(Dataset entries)
<<<<

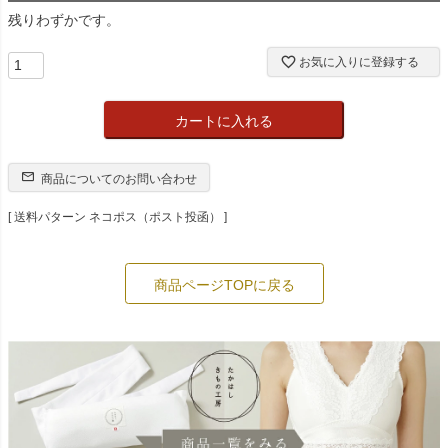
残りわずかです。
お気に入りに登録する
カートに入れる
商品についてのお問い合わせ
送料パターン
ネコポス（ポスト投函）
商品ページTOPに戻る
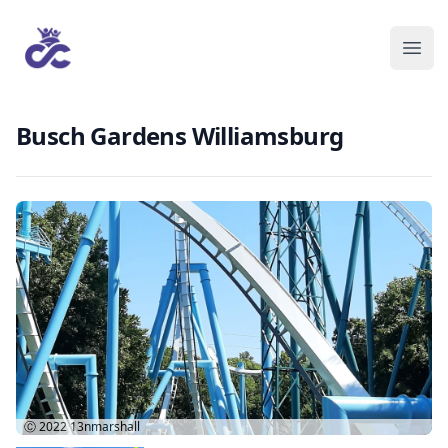
Busch Gardens Williamsburg
Ⓒ 2022
13nmarshall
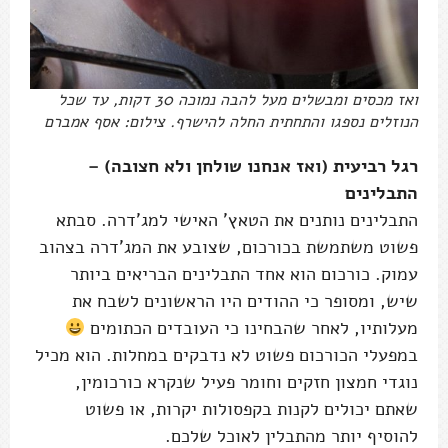
ואז מכסים ומבשלים מעל להבה נמוכה 30 דקות, עד שכל
הנוזלים נספגו והתחתית החלה להישרף. צילום: אסף אמברם
רגל רביעית (ואז אנחנו שולחן ולא חצובה) –
התבלינים
התבלינים נותנים את הטאץ' האישי למג'דרה. סבתא
פשוט משתמשת בכורכום, שצובע את המג'דרה בצהוב
עמוק. כורכום הוא אחד התבלינים הבריאים ביותר
שיש, ומסופר כי ההודים היו הראשונים לשבח את
מעלותיו, לאחר שהבחינו כי העובדים הכתומים
במפעלי הכורכום פשוט לא נדבקים במחלות. הוא מכיל
נוגדי חמצון חזקים וחומר פעיל שנקרא כורכומין,
שאתם יכולים לקנות בקפסולות יקרות, או פשוט
להוסיף יותר מהתבלין לאוכל שלכם.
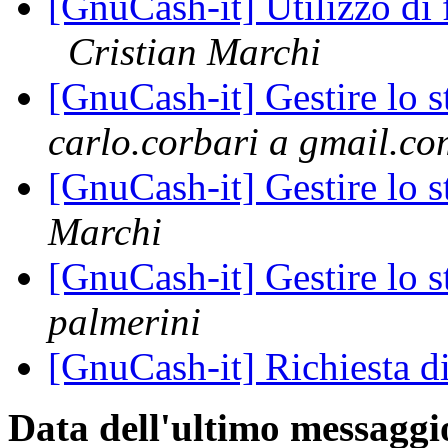
[GnuCash-it] Utilizzo di 
Cristian Marchi
[GnuCash-it] Gestire lo s
carlo.corbari a gmail.co
[GnuCash-it] Gestire lo s
Marchi
[GnuCash-it] Gestire lo s
palmerini
[GnuCash-it] Richiesta d
Data dell'ultimo messaggi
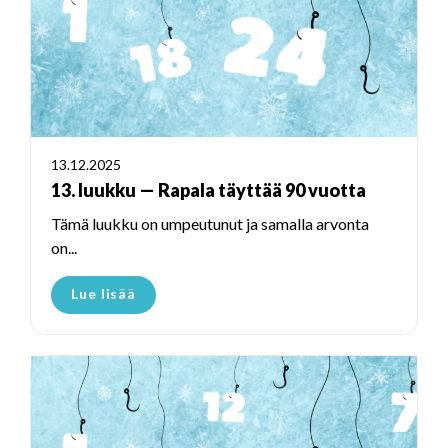
13.12.2025
13. luukku — Rapala täyttää 90 vuotta
Tämä luukku on umpeutunut ja samalla arvonta
on...
Lue lisää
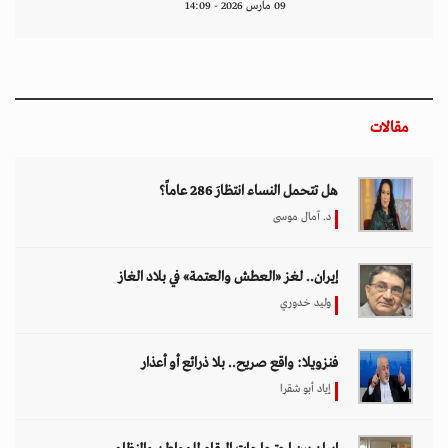
09 مارس 2026 - 14:09
مقالات
هل تتحمل النساء انتظارَ 286 عاماً؟
د. آمال موسى
إيران.. لغز «العطش والعتمة» في بلاد الغاز
وليد خدوري
فنزويلا: واقع صريح.. بلا ذرائع أو أعذار
إياد أبو شقرا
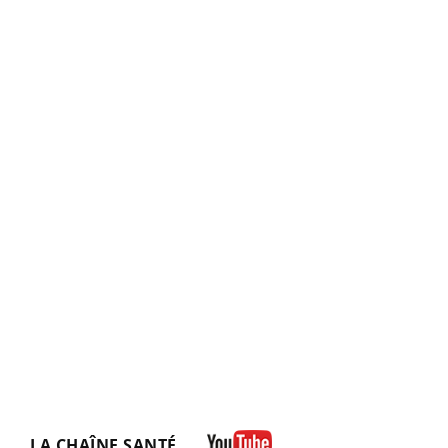
LA CHAÎNE SANTÉ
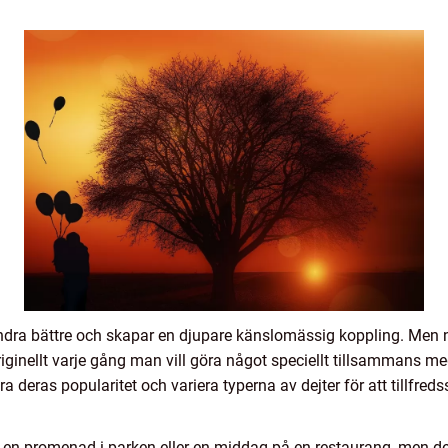
ndra bättre och skapar en djupare känslomässig koppling. Men nä
ginellt varje gång man vill göra något speciellt tillsammans me
tera deras popularitet och variera typerna av dejter för att tillfre
 en promenad i parken eller en middag på en restaurang, men d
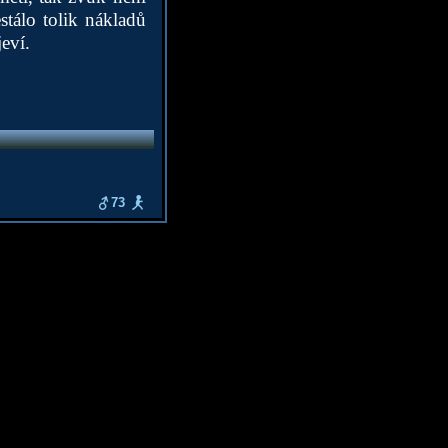
stálo tolik nákladů
eví.
73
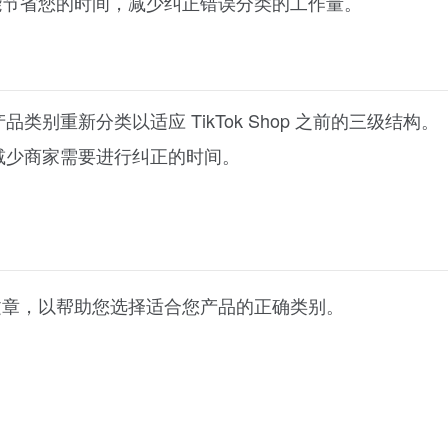
能节省您的时间，减少纠正错误分类的工作量。
别重新分类以适应 TikTok Shop 之前的三级结构。
减少商家需要进行纠正的时间。
文章，以帮助您选择适合您产品的正确类别。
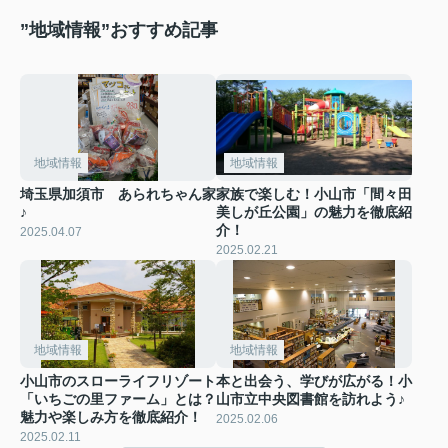
”地域情報”おすすめ記事
地域情報
地域情報
埼玉県加須市 あられちゃん家
家族で楽しむ！小山市「間々田
♪
美しが丘公園」の魅力を徹底紹
介！
2025.04.07
2025.02.21
地域情報
地域情報
小山市のスローライフリゾート
本と出会う、学びが広がる！小
「いちごの里ファーム」とは？
山市立中央図書館を訪れよう♪
魅力や楽しみ方を徹底紹介！
2025.02.06
2025.02.11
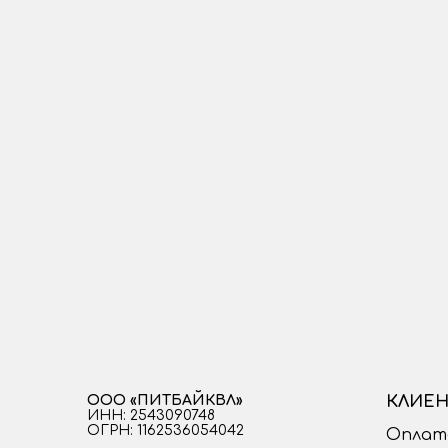
ООО «ПИТБАЙКВЛ»
КЛИЕН
ИНН: 2543090748
ОГРН: 1162536054042
Оплат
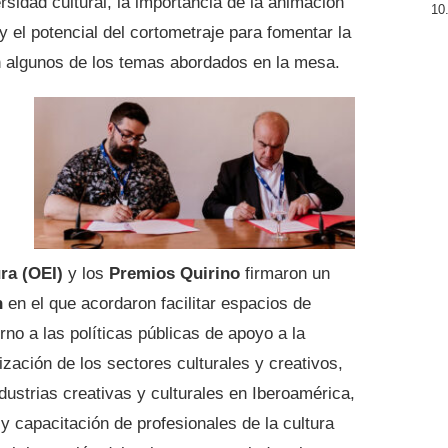
rsidad cultural, la importancia de la animación
y el potencial del cortometraje para fomentar la
n algunos de los temas abordados en la mesa.
ura (OEI)
y los
Premios Quirino
firmaron un
n
en el que acordaron facilitar espacios de
no a las políticas públicas de apoyo a la
lización de los sectores culturales y creativos,
ustrias creativas y culturales en Iberoamérica,
 y capacitación de profesionales de la cultura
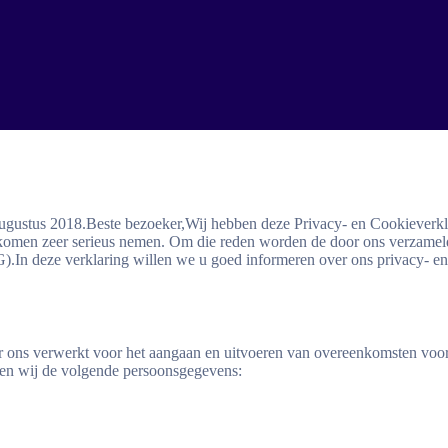
augustus 2018.Beste bezoeker,Wij hebben deze Privacy- en Cookieverkla
n zeer serieus nemen. Om die reden worden de door ons verzamelde
n deze verklaring willen we u goed informeren over ons privacy- en c
s verwerkt voor het aangaan en uitvoeren van overeenkomsten voor d
rken wij de volgende persoonsgegevens:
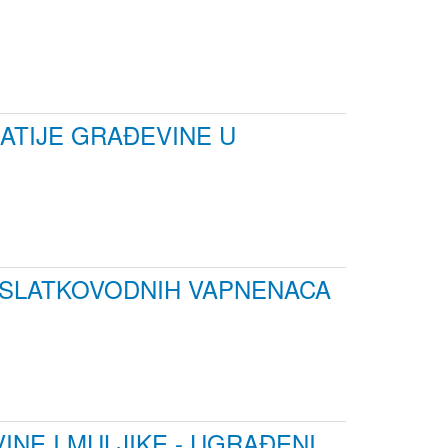
NATIJE GRAĐEVINE U
T SLATKOVODNIH VAPNENACA
NE I MULJIKE - UGRAĐENI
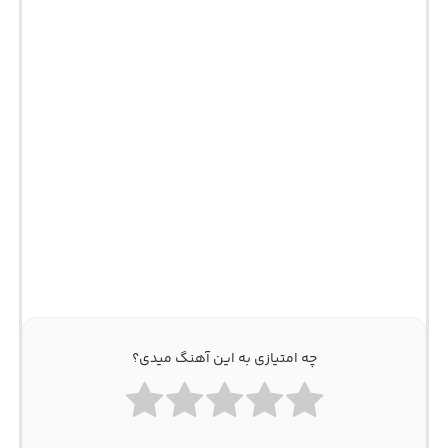
چه امتیازی به این آهنگ میدی؟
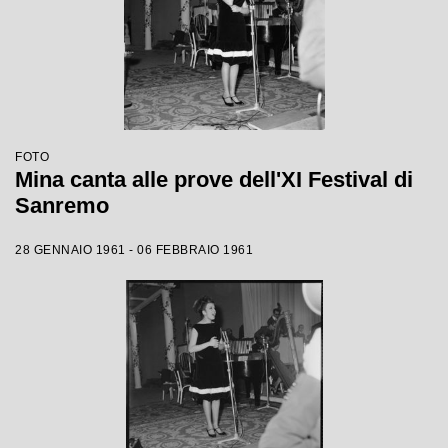
FOTO
Mina canta alle prove dell'XI Festival di
Sanremo
28 GENNAIO 1961 - 06 FEBBRAIO 1961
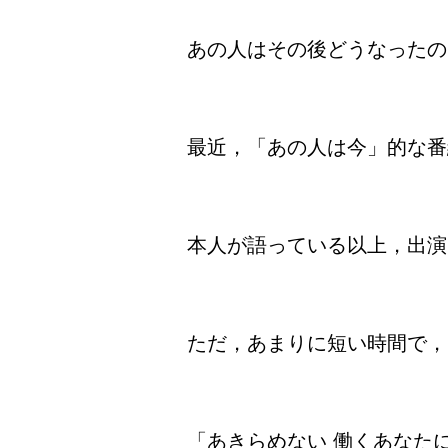
あの人はその後どうなったの
最近，「あの人は今」的な番
本人が語っている以上，出演
ただ，あまりに短い時間で，
「あきらめない 働くあなた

>>>>

*JOB ITEM*. Return word for word the lines from the beginning of the entries through the line that contains "y el potencial", both ends included, but no pictures.

*THE ANSWER*.
残りわずかです。
お気に入りに登録する
カートに入れる
商品についてのお問い合わせ
送料パターン
ネコポス（ポスト投函）
商品ページTOPに戻る
Busch Gardens Williamsburg
Ⓒ 2022
13nmarshall
ואז מכסים ומבשלים מעל להבה נמוכה 30 דקות, עד שכל
הנוזלים נספגו והתחתית החלה להישרף. צילום: אסף אמברם
רגל רביעית (ואז אנחנו שולחן ולא חצובה) –
התבלינים
התבלינים נותנים את הטאץ' האישי למג'דרה. סבתא
פשוט משתמשת בכורכום, שצובע את המג'דרה בצהוב
עמוק. כורכום הוא אחד התבלינים הבריאים ביותר
שיש, ומסופר כי ההודים היו הראשונים לשבח את
מעלותיו, לאחר שהבחינו כי העובדים הכתומים
במפעלי הכורכום פשוט לא נדבקים במחלות. הוא מכיל
נוגדי חמצון חזקים וחומר פעיל שנקרא כורכומין,
שאתם יכולים לקנות בקפסולות יקרות, או פשוט
להוסיף יותר מהתבלין לאוכל שלכם.
[GnuCash-it] Utilizzo di 
Cristian Marchi
[GnuCash-it] Gestire lo s
carlo.corbari a gmail.co
[GnuCash-it] Gestire lo s
Marchi
[GnuCash-it] Gestire lo s
palmerini
[GnuCash-it] Richiesta d
Data dell'ultimo messaggi
13.12.2025
13. luukku — Rapala täyttää 90 vuotta
Tämä luukku on umpeutunut ja samalla arvonta
on...
Lue lisää
09 مارس 2026 - 14:09
مقالات
هل تتحمل النساء انتظارَ 286 عاماً؟
د. آمال موسى
إيران.. لغز «العطش والعتمة» في بلاد الغاز
وليد خدوري
فنزويلا: واقع صريح.. بلا ذرائع أو أعذار
إياد أبو شقرا
LA CHAÎNE SANTÉ
ndra bättre och skapar en djupare känslomässig koppling. Men nä
ginellt varje gång man vill göra något speciellt tillsammans me
tera deras popularitet och variera typerna av dejter för att tillfre
 en promenad i parken eller en middag på en restaurang, men d
stálo tolik nákladů
eví.
73
能节省您的时间，减少纠正错误分类的工作量。
别重新分类以适应 TikTok Shop 之前的三级结构。
减少商家需要进行纠正的时间。
文章，以帮助您选择适合您产品的正确类别。
”地域情報”おすすめ記事
地域情報
地域情報
埼玉県加須市 あられちゃん家
家族で楽しむ！小山市「間々田
♪
美しが丘公園」の魅力を徹底紹
介！
2025.04.07
2025.02.21
地域情報
地域情報
小山市のスローライフリゾート
本と出会う、学びが広がる！小
「いちごの里ファーム」とは？
山市立中央図書館を訪れよう♪
魅力や楽しみ方を徹底紹介！
2025.02.06
2025.02.11
ООО «ПИТБАЙКВЛ»
КЛИЕН
ИНН: 2543090748
ОГРН: 1162536054042
Оплат
rsidad cultural, la importancia de la animación
y el potencial del cortometraje para fomentar la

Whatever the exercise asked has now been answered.